* **Given data**
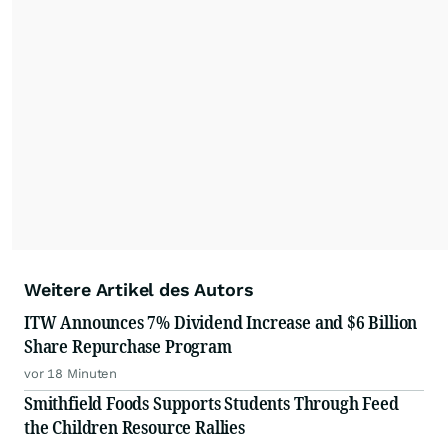
Weitere Artikel des Autors
ITW Announces 7% Dividend Increase and $6 Billion
Share Repurchase Program
vor 18 Minuten
Smithfield Foods Supports Students Through Feed
the Children Resource Rallies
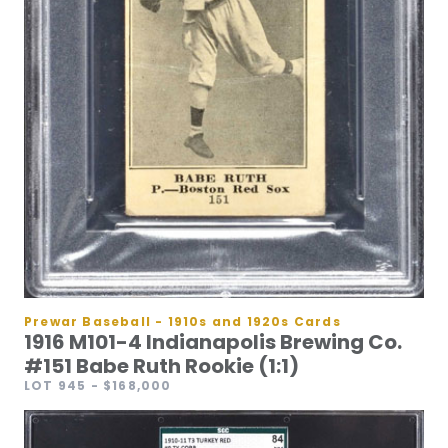
Prewar Baseball - 1910s and 1920s Cards
1916 M101-4 Indianapolis Brewing Co.
#151 Babe Ruth Rookie (1:1)
LOT 945
- $168,000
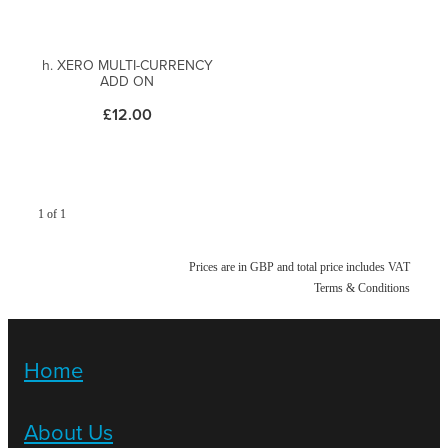
h. XERO MULTI-CURRENCY
ADD ON
£12.00
1 of 1
Prices are in GBP and total price includes VAT
Terms & Conditions
Home
About Us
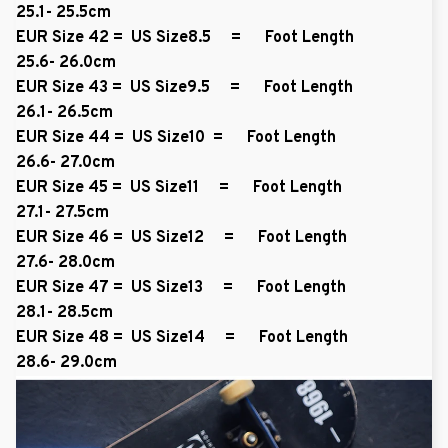
25.1- 25.5cm
EUR Size 42 = US Size8.5 = Foot Length
25.6- 26.0cm
EUR Size 43 = US Size9.5 = Foot Length
26.1- 26.5cm
EUR Size 44 = US Size10 = Foot Length
26.6- 27.0cm
EUR Size 45 = US Size11 = Foot Length
27.1- 27.5cm
EUR Size 46 = US Size12 = Foot Length
27.6- 28.0cm
EUR Size 47 = US Size13 = Foot Length
28.1- 28.5cm
EUR Size 48 = US Size14 = Foot Length
28.6- 29.0cm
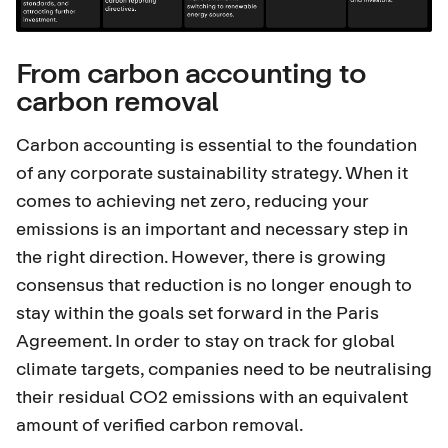
From carbon accounting to
carbon removal
Carbon accounting is essential to the foundation
of any corporate sustainability strategy. When it
comes to achieving net zero, reducing your
emissions is an important and necessary step in
the right direction. However, there is growing
consensus that reduction is no longer enough to
stay within the goals set forward in the
Paris
Agreement
. In order to stay on track for global
climate targets, companies need to be neutralising
their residual CO2 emissions with an equivalent
amount of verified carbon removal.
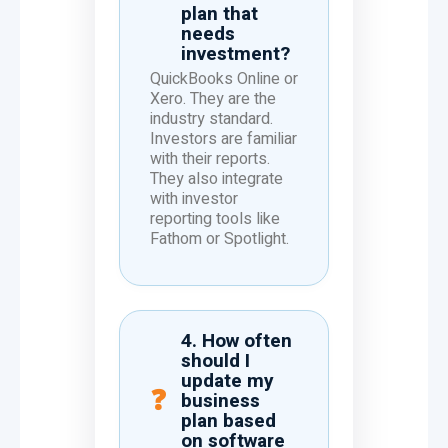
plan that
needs
investment?
QuickBooks Online or
Xero. They are the
industry standard.
Investors are familiar
with their reports.
They also integrate
with investor
reporting tools like
Fathom or Spotlight.
4. How often
should I
update my
business
plan based
on software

* **What you should do**
Give the records above again verbatim, pictures omitted.

* **Problem solution**
Weitere Artikel des Autors
ITW Announces 7% Dividend Increase and $6 Billion
Share Repurchase Program
vor 18 Minuten
Smithfield Foods Supports Students Through Feed
the Children Resource Rallies
Prewar Baseball - 1910s and 1920s Cards
1916 M101-4 Indianapolis Brewing Co.
#151 Babe Ruth Rookie (1:1)
LOT 945
- $168,000
h. XERO MULTI-CURRENCY
ADD ON
£12.00
1 of 1
Prices are in GBP and total price includes VAT
Terms & Conditions
Home
About Us
25.1- 25.5cm
EUR Size 42 = US Size8.5 = Foot Length
25.6- 26.0cm
EUR Size 43 = US Size9.5 = Foot Length
26.1- 26.5cm
EUR Size 44 = US Size10 = Foot Length
26.6- 27.0cm
EUR Size 45 = US Size11 = Foot Length
27.1- 27.5cm
EUR Size 46 = US Size12 = Foot Length
27.6- 28.0cm
EUR Size 47 = US Size13 = Foot Length
28.1- 28.5cm
EUR Size 48 = US Size14 = Foot Length
28.6- 29.0cm
From carbon accounting to
carbon removal
Carbon accounting is essential to the foundation
of any corporate sustainability strategy. When it
comes to achieving net zero, reducing your
emissions is an important and necessary step in
the right direction. However, there is growing
consensus that reduction is no longer enough to
stay within the goals set forward in the
Paris
Agreement
. In order to stay on track for global
climate targets, companies need to be neutralising
their residual CO2 emissions with an equivalent
amount of verified carbon removal.
plan that
needs
investment?
QuickBooks Online or
Xero. They are the
industry standard.
Investors are familiar
with their reports.
They also integrate
with investor
reporting tools like
Fathom or Spotlight.
4. How often
should I
update my
business
plan based
on software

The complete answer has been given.